Black Diamonds: The Rise and Fall of an English Dynasty

Book Review: Black Diamonds: The Rise and Fall of an English Dynasty (Catherine Bailey, Viking, £20)

The ‘black diamonds’ of the title are coal the mainstay of the Fitzwilliam family’s fortunes, as their Yorkshire estates were found in the 18th century to straddle ‘the Barnsley seam’.

Yet, in the mid 20th century, coal was to prove the Fitzwilliams’ undoing, when the spiteful Socialist politician ‘Manny’ Shinwell deliberately ruined the beautiful setting of the family seat of Wentworth Woodhouse with open-cast mining.

Catherine Bailey writes of ‘England’s forgotten palace’, eventually sold by the family in 1989, that ‘few have heard its name’ although I can think of several country house buffs for whom Wentworth remains the ultimate fantasy. James Lees-Milne noted in his diary that it was ‘certainly the most enormous private house I have ever beheld’ and that he was ‘surprised by the very high quality of the pre-Adams rooms and ceilings’.

In its heyday, guests were presented with a silver casket containing different-coloured confetti sprinkling this along the five miles of passageways was the only way to find one’s way around.

The book begins with the death of the 6th Earl Fitzwilliam in 1902. His eldest son, Viscount Milton, an epileptic explorer, had been exiled to the wilds of Canada, where his own son, Billy, was born in 1872. Billy’s Aunt Alice (who was said to make ‘the milk go sour just by looking at it’) claimed that he was a ‘changeling’, yet he succeeded as the 7th Earl and presided over a golden age at Wentworth. Unlike some colliery owners, ‘Billy Fitzbilly’ (as he was affectionately known) was a model employer.

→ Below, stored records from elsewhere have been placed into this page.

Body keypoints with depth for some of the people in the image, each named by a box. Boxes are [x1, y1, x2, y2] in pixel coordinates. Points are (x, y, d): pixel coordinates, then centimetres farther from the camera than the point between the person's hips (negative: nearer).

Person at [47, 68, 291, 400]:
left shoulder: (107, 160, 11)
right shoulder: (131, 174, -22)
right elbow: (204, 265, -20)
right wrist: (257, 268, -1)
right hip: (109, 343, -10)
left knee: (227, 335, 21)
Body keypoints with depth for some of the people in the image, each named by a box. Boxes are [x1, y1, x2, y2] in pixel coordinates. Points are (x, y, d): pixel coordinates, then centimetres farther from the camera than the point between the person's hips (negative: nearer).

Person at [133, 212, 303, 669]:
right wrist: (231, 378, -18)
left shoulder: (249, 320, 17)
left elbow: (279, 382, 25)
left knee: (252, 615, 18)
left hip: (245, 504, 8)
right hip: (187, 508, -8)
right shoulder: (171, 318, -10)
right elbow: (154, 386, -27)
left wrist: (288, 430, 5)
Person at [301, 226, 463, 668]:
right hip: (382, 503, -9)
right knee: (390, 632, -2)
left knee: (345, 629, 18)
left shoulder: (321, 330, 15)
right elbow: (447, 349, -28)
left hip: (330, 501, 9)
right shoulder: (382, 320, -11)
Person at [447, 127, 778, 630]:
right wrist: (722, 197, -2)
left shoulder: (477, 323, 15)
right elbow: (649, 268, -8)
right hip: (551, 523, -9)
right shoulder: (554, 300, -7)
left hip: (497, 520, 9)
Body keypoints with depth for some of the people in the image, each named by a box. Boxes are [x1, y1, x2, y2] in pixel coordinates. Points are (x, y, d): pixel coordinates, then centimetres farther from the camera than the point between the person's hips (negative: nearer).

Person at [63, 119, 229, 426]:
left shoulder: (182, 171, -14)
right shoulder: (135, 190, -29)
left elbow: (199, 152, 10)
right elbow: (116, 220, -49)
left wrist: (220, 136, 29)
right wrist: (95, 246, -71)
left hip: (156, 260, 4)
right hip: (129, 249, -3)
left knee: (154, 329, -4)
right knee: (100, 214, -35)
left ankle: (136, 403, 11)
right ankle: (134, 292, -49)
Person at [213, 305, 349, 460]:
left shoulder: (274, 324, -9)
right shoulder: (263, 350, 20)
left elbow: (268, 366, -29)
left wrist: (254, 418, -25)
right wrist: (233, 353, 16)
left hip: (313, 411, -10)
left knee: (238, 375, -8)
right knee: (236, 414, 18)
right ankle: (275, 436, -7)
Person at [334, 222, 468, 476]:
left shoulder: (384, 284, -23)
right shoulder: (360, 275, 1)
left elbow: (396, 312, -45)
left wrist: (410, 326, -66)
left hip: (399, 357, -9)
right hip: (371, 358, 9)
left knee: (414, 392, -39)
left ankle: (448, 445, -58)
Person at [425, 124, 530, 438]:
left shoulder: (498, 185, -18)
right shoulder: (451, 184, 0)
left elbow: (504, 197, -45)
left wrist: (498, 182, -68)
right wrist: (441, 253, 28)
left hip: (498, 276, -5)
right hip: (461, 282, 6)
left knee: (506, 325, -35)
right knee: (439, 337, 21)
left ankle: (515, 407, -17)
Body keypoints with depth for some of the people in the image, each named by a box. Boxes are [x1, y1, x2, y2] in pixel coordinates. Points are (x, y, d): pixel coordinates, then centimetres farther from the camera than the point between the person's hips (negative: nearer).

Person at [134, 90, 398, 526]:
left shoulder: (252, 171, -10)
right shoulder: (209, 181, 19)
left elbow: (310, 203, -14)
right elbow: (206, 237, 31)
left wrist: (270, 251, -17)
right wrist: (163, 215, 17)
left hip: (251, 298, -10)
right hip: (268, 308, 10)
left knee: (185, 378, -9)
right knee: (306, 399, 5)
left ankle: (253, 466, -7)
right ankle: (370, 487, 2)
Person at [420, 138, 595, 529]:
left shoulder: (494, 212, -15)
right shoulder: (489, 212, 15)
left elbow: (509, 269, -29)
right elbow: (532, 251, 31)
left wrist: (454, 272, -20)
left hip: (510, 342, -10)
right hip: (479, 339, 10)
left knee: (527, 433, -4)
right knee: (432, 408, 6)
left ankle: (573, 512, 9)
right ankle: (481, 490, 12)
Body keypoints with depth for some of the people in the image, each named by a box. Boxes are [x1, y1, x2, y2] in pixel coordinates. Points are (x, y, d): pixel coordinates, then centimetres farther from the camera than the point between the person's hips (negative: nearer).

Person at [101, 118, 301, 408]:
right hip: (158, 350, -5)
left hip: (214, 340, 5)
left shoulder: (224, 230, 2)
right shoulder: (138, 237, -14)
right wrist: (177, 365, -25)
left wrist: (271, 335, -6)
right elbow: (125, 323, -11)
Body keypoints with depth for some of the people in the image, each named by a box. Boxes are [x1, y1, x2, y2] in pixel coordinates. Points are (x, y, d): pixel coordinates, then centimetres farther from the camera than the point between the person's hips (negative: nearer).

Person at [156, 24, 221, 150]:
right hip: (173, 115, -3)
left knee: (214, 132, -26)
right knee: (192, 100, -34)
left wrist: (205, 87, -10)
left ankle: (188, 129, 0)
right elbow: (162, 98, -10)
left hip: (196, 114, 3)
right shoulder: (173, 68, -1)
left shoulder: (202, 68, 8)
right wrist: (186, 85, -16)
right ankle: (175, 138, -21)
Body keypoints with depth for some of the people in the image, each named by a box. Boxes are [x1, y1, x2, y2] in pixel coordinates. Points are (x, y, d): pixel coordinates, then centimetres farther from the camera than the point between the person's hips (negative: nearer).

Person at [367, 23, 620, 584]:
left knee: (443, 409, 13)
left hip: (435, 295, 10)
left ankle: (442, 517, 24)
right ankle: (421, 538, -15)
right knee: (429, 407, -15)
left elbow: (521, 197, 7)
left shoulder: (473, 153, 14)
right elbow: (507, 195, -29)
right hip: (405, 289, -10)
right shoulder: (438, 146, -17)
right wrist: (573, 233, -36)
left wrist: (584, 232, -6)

Billy’s son, Peter, the 8th Earl, won the DSO in the Second World War for his missions with motor gunboats in the North Sea. In 1948, he was tragically killed in an aircraft crash in France, together with his American lover, Kathleen (‘Kick’), widow of the Marquess of Hartington and sister of the future President Kennedy.

The Earldom was then inherited by a cousin known as ‘Bottle by Bottle’, before a court case over illegitimacy resulted in the title passing not to another cousin, Toby (shamefully disowned by his snobbish mother, herself a former chorus girl, for marrying a governess), but to Toby’s brother, Tom, the 10th and last Earl, who died in 1979.

It is a fascinating story, well pieced together by the author. However, I do wish that she had spent half an hour with someone who could have put her straight on styles and titles. (It does not inspire confidence when Lady Sybil Middleton is called ‘Lady Middleton’.) She also goes off on too many tangents, although her researches into one tragic case of illegitimacy the spectre that stalks the whole saga yields a scoop that breaks the heart and haunts the memory.